Saturday, June 8, 2019

Waverly Woodson: D-Day Hero

My maternal grandfather was a WW2 Veteran. Unfortunately by the time I was old enough to be interested in such things I didn't see him that often. He was gone way too soon. It's true that you should cherish every moment you have with loved ones. I can still get stories about him and some of his experiences from other relatives but it's not really the same as getting it direct from the source.
I don't know if my grandfather was ever in combat. I do remember the seemingly HUGE rifle that he brought home. Memory is important. History is important.  And it's because of the importance of memory that Joann Woodson, the 90 year-old widow of WW2 D-Day hero Waverly Woodson, is fighting to ensure that her late husband receives all the praise and commendations that he should have received during his life, including the Medal of Honor.
PHILADELPHIA (CBS/AP) – For years, a widow has been fighting for recognition of her late husband's heroism during D-Day. Waverly Woodson Jr. was one of an estimated one million African Americans who served in World War II, including 2,000 who were at Normandy. All served in segregated units and their contributions are often overlooked. Joann Woodson, 90, wants everyone to know the sacrifice her husband made when he stormed Omaha Beach 75 years ago as a medic.

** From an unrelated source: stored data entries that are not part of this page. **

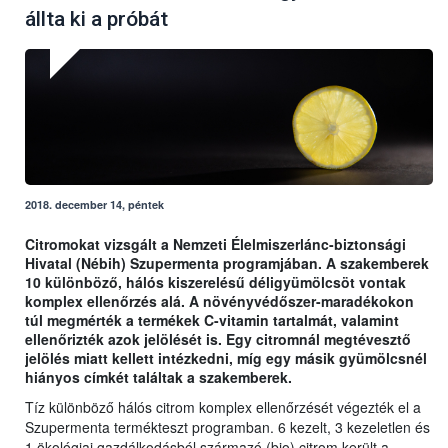
állta ki a próbát
2018. december 14, péntek
Citromokat vizsgált a Nemzeti Élelmiszerlánc-biztonsági
Hivatal (Nébih) Szupermenta programjában. A szakemberek
10 különböző, hálós kiszerelésű déligyümölcsöt vontak
komplex ellenőrzés alá. A növényvédőszer-maradékokon
túl megmérték a termékek C-vitamin tartalmát, valamint
ellenőrizték azok jelölését is. Egy citromnál megtévesztő
jelölés miatt kellett intézkedni, míg egy másik gyümölcsnél
hiányos címkét találtak a szakemberek.
Tíz különböző hálós citrom komplex ellenőrzését végezték el a
Szupermenta termékteszt programban. 6 kezelt, 3 kezeletlen és
1 ökológiai gazdálkodásból származó (bio) citrom került a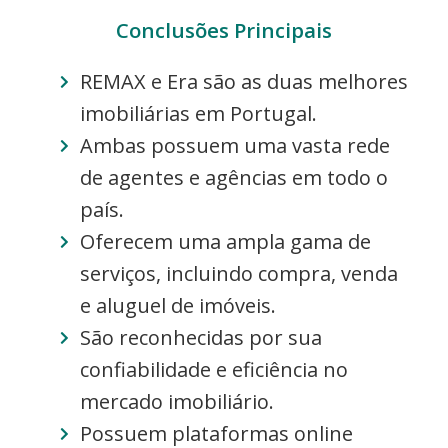
Conclusões Principais
REMAX e Era são as duas melhores
imobiliárias em Portugal.
Ambas possuem uma vasta rede
de agentes e agências em todo o
país.
Oferecem uma ampla gama de
serviços, incluindo compra, venda
e aluguel de imóveis.
São reconhecidas por sua
confiabilidade e eficiência no
mercado imobiliário.
Possuem plataformas online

"He said that the men were just dropping, just dropping so fast. Some of them were so wounded, there was nothing that you could do but just give them a few little last rites," Woodson said.

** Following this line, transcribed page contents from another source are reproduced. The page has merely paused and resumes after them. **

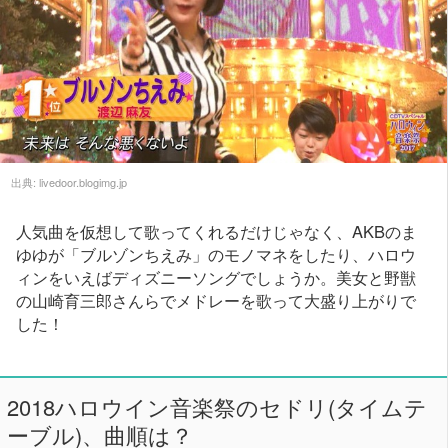
出典:
livedoor.blogimg.jp
人気曲を仮想して歌ってくれるだけじゃなく、AKBのま
ゆゆが「ブルゾンちえみ」のモノマネをしたり、ハロウ
ィンをいえばディズニーソングでしょうか。美女と野獣
の山崎育三郎さんらでメドレーを歌って大盛り上がりで
した！
2018ハロウイン音楽祭のセドリ(タイムテ
ーブル)、曲順は？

While portrayals of D-Day often depict an all-white host of invaders, it also included many African Americans, including a corporal from Philadelphia. 

Waverly Woodson Jr. was among roughly 2,000 African American troops believed to have hit the shores of Normandy in various capacities on June 4, 1944. 

Serving in a United States military still-segregated by race, they encountered discrimination both in the service and when they came home. The Congressional Black Caucus says Woodson was a 21-year-old medic from Philadelphia who treated at least 200 injured men on D-Day, despite being injured himself. He was a part of the 320th Barrage Balloon Battalion, the only African American combat unit that played a role in storming the beaches of Normandy. The combat unit’s job was to set up explosive-rigged balloons to deter German planes.

Woodson was wounded in the back and groin while on the landing craft but went on to spend 30 hours on the beach tending to other wounded men before eventually collapsing, according to a letter from then-Rep. Chris Van Hollen of Maryland. 

Van Hollen, now a U.S. senator, is heading an effort to have Woodson posthumously awarded the Medal of Honor for his actions on D-Day. But a lack of documentation, in part because of a 1973 fire that destroyed millions of military personnel files, has stymied the effort. Although Woodson did not live to see this week’s 75th anniversary, he died in 2005, he told The Associated Press in 1994 about how his landing craft hit a mine on the way to Omaha Beach.

“The tide brought us in, and that’s when the 88s hit us,” he said of the German 88mm guns. “They were murder. Of our 26 Navy personnel, there was only one left. They raked the whole top of the ship and killed all the crew. Then they started with the mortar shells.”

According to author Linda Hervieux’s “Forgotten: The Untold Story of D-Day’s Black Heroes,” Woodson was originally recommended for the Distinguished Service Cross, but U.S. Lt. General John C.H. Lee, who died in 1958, had the recommendation upgraded to the Medal of Honor. Still, he would never receive it.

Woodson passed away in 2005 at the age of 83. His marble tombstone at Arlington National Cemetery lists his final Army rank — staff sergeant — along with his highest accolades, the Purple Heart and Bronze Star.